Medafor's Counterclaims

     Medafor has asserted counterclaims against CryoLife that allege, among other things, breach of contract, violation of the Georgia Trade Secrets Act, tortious interference with business relationships, libel, violation of the Lanham Act, violation of Georgia's Uniform Deceptive Trade Practices Act, fraud and negligent misrepresentation, and conversion. In addition, Medafor requests that the Georgia Court grant a declaratory judgment that CryoLife repudiated the EDA pursuant to the provisions of the Georgia Uniform Commercial Code.

Summary of Medafor's Potential Damages Claims

     Pursuant to its counterclaims, Medafor seeks to recover its alleged damages from CryoLife, including from the alleged repudiation of the EDA, injunctive relief, prejudgment interest, punitive damages, and attorneys' fees and expenses. Until such time as the Georgia Court rules on Medafor's counterclaims and discovery in the lawsuit has finished, assessing the potential or likelihood that Medafor could prevail and the amount of damages that could be awarded to Medafor if it were to prevail will be difficult. CryoLife intends to vigorously prosecute the case, defend itself, and contest the matter.

Discovery is Ongoing

     Written discovery began in this case on October 8, 2010. On July 5, 2011 the Georgia Court appointed a Discovery Special Master to manage and supervise discovery pursuant to a Joint Motion for Appointment of Special Master filed by the parties. Pursuant to that appointment, the parties have met repeatedly with the Special Master regarding discovery issues. A few depositions have been taken and depositions will continue through September 15, 2012, the date on which the Georgia Court has ordered that non-expert discovery end. The Georgia Court has scheduled a status conference for parties on April 10, 2012. Expert witness testimony and other pre-trial motions likely will not be concluded until 2013.

Pursuant to the Georgia Court's order, the parties have mediation scheduled for March 22 and March 23, 2012.

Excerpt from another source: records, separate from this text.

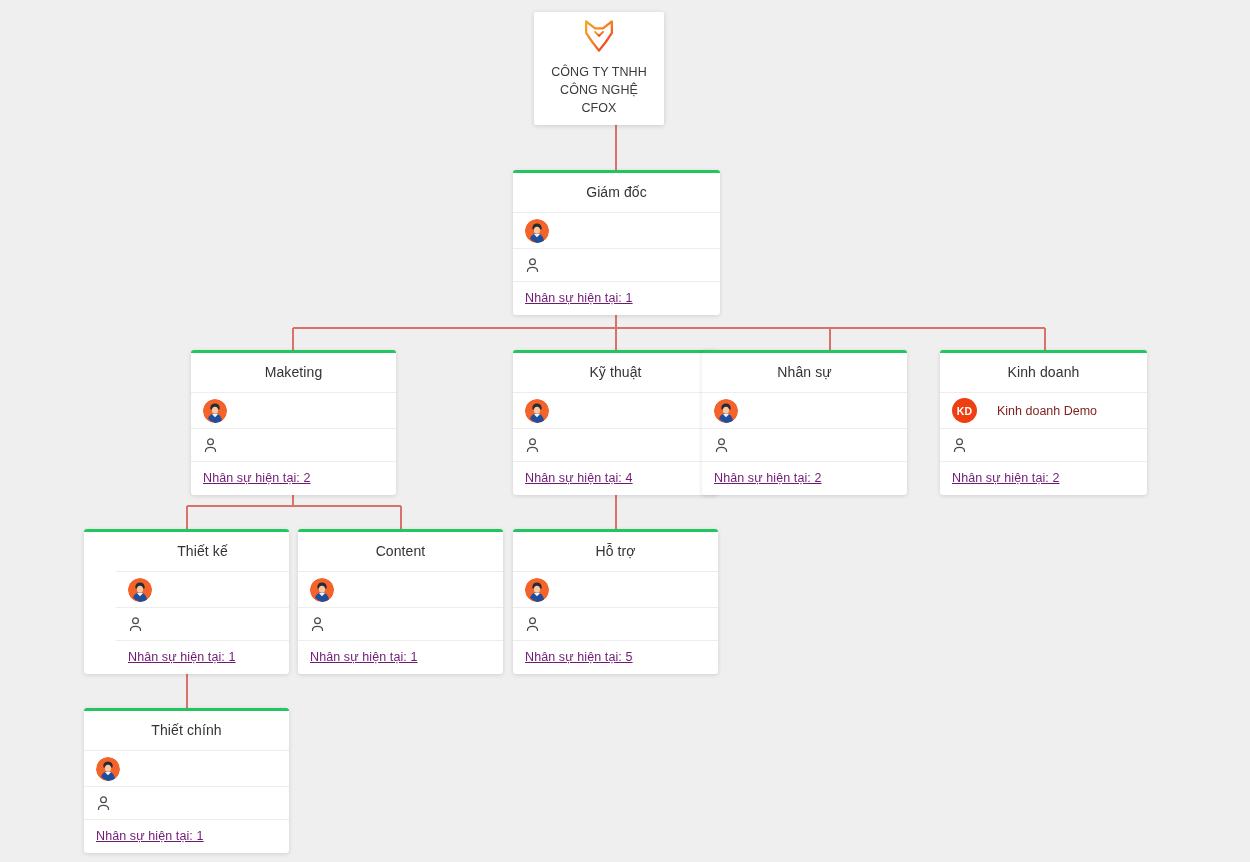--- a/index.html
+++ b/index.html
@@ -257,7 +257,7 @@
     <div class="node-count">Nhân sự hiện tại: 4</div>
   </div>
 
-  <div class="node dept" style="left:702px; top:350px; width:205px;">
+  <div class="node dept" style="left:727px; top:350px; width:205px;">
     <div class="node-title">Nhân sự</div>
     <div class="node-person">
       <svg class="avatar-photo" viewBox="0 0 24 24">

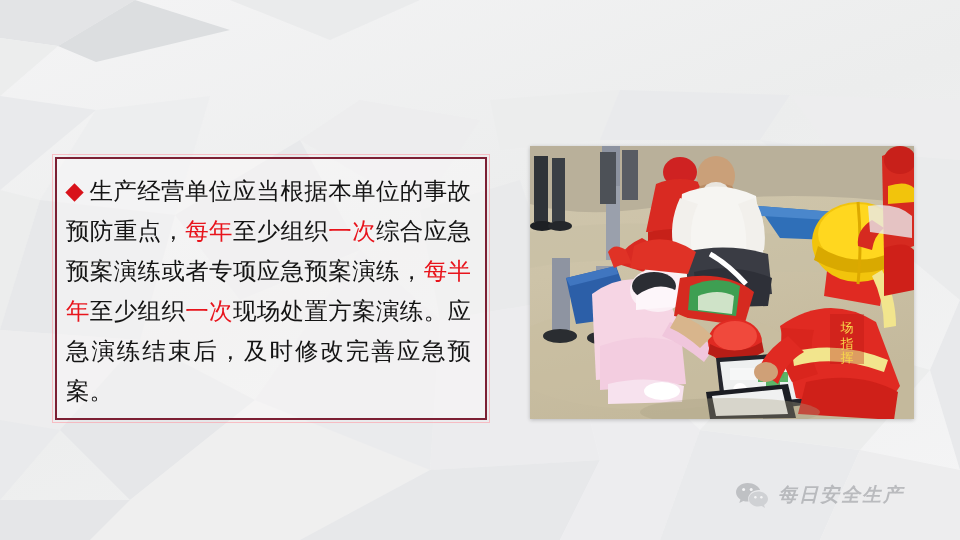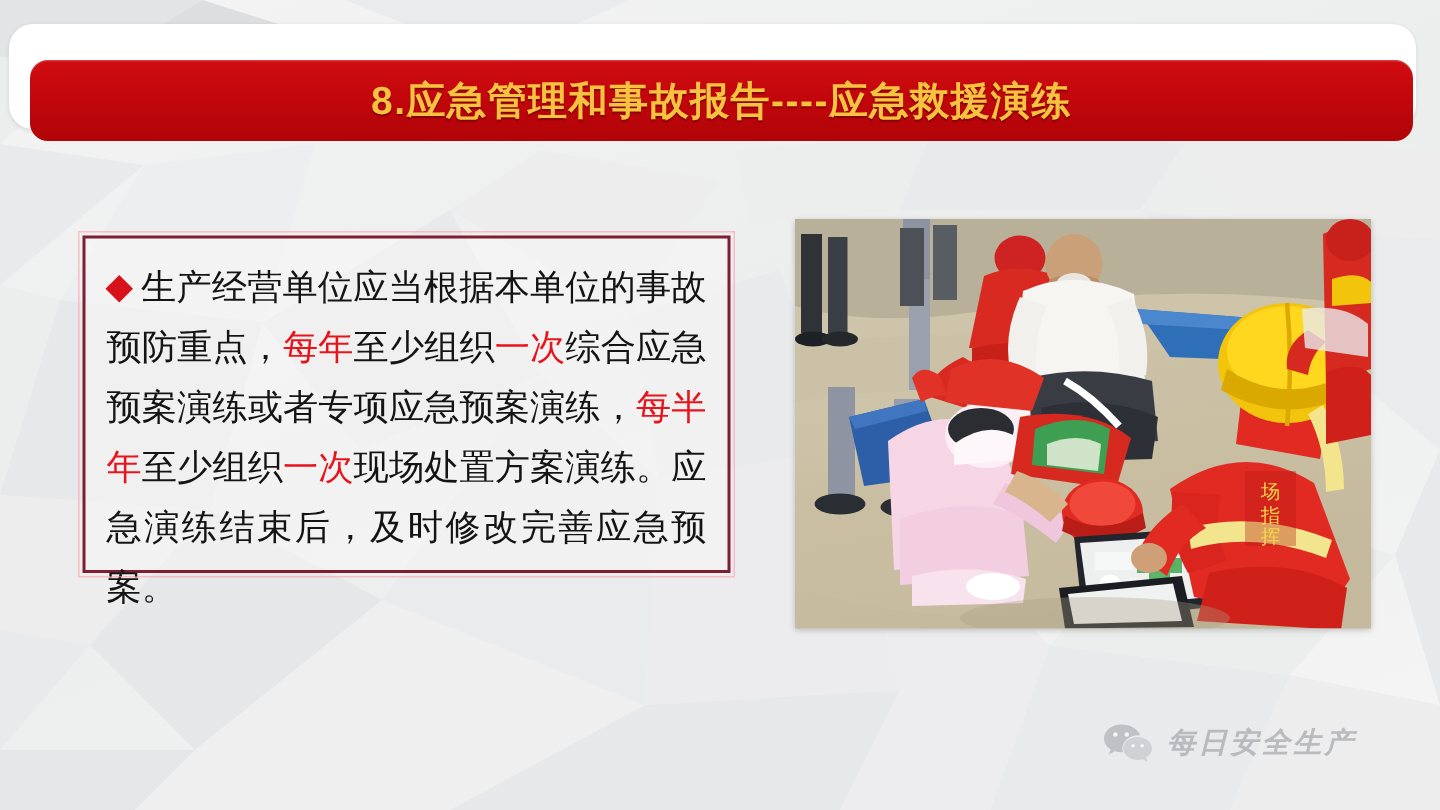--- a/index.html
+++ b/index.html
@@ -171,11 +171,6 @@
     <polygon points="760,140 830,150 960,160 960,300 900,250" fill="#eaebec"></polygon>
   </svg>
 
-  <div id="title-outer">
-    <div id="title-bar">
-      <span id="title-text">8.应急管理和事故报告----应急救援演练</span>
-    </div>
-  </div>
 
   <div id="text-panel">
     <div id="body-text">

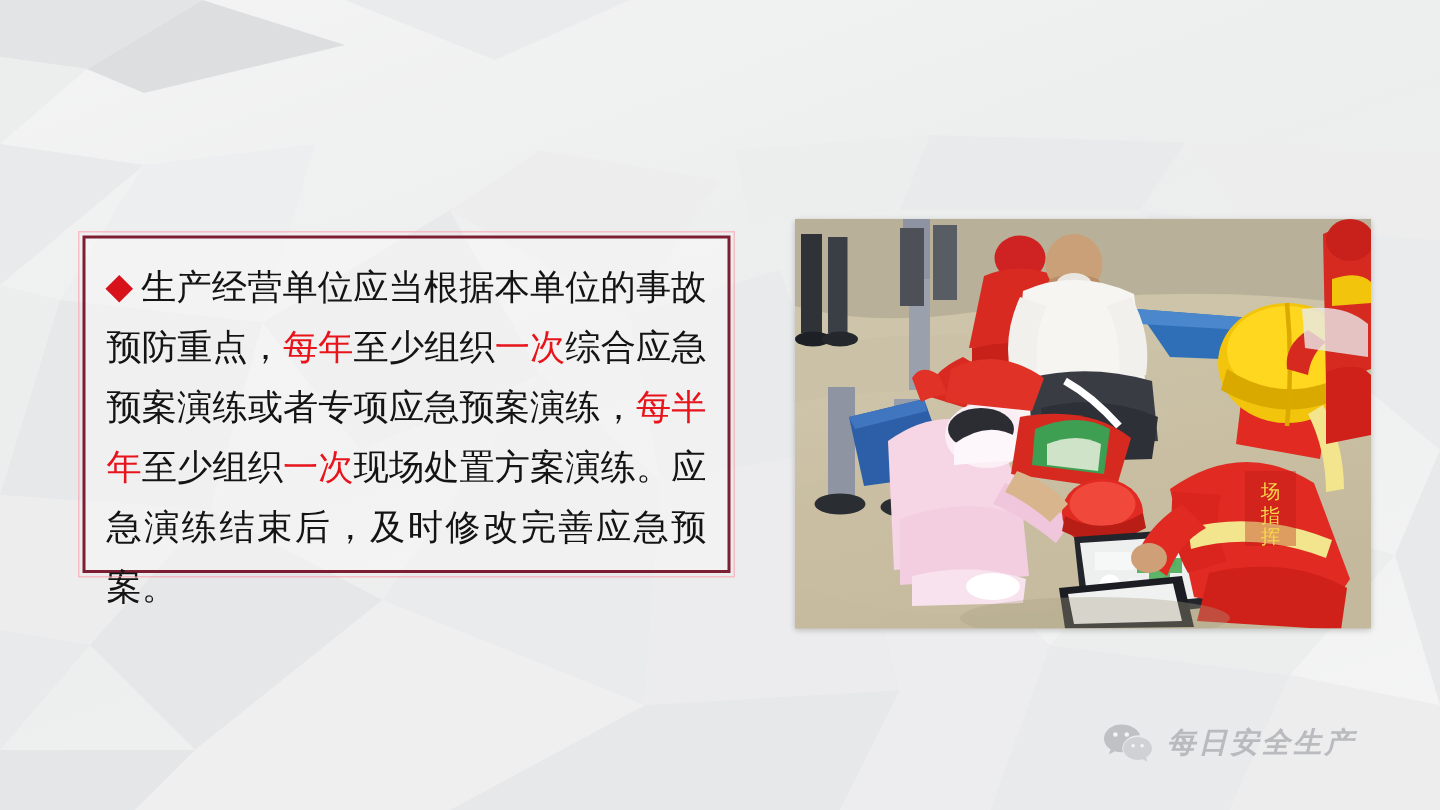--- a/index.html
+++ b/index.html
@@ -70,13 +70,13 @@
     left: 55px;
     top: 157px;
     width: 432px;
-    height: 225px;
+    height: 263px;
     border: 2px solid #7c1f33;
     outline: 1px solid rgba(255,150,160,0.55);
     outline-offset: 2px;
     background: rgba(252,250,251,0.42);
     box-sizing: border-box;
-    padding: 12px 14px 10px 14px;
+    padding: 12px 14px 10px 9px;
   }
   #body-text {
     font-size: 23.5px;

Background of Minnesota Lawsuit

     On July 14, 2011 following CryoLife's demand to Medafor's Board of Directors that Medafor register its common stock under Section 12(g) of the Securities Exchange Act of 1934, as amended (the "Exchange Act"), Medafor filed a lawsuit against CryoLife in the U.S. District Court for the District of Minnesota ("Minnesota Court"). In that lawsuit, Medafor seeks a declaratory judgment that its December 31, 2010 reverse stock split reduced the number of Medafor shareholders to less than 500 and that, therefore, Medafor is not required to comply with the registration requirements of Section 12(g) of the Exchange Act (i.e., not required to register as a public company with the SEC). Medafor's lawsuit also requests that the Minnesota Court award Medafor its costs and expenses in the lawsuit. On August 5, 2011 CryoLife filed a Motion to Dismiss Medafor's claims, arguing that there was no subject matter jurisdiction over the claims because there was no private right cause of action under Section 12(g) of the Securities Exchange Act of 1934 and, therefore, Medafor had no right to the relief it sought vis a vis CryoLife. The Minnesota Court held a hearing on CryoLife's motion to Dismiss on October 11, 2011, and took the matter under advisement. The Minnesota Court ordered the parties to mediation, but cancelled that mediation in light of the upcoming mediation ordered by the Georgia Court. As of February 15, 2012 the Minnesota Court had not ruled on the Motion to Dismiss. At this time, CryoLife is unable to predict the outcome of this matter. The Company believes that the outcome of this Minnesota Court matter will not have a material adverse effect on its financial position, result of operations, or cash flow. But because this matter is ongoing, it is unclear whether this matter will ultimately be resolved in the Company's favor.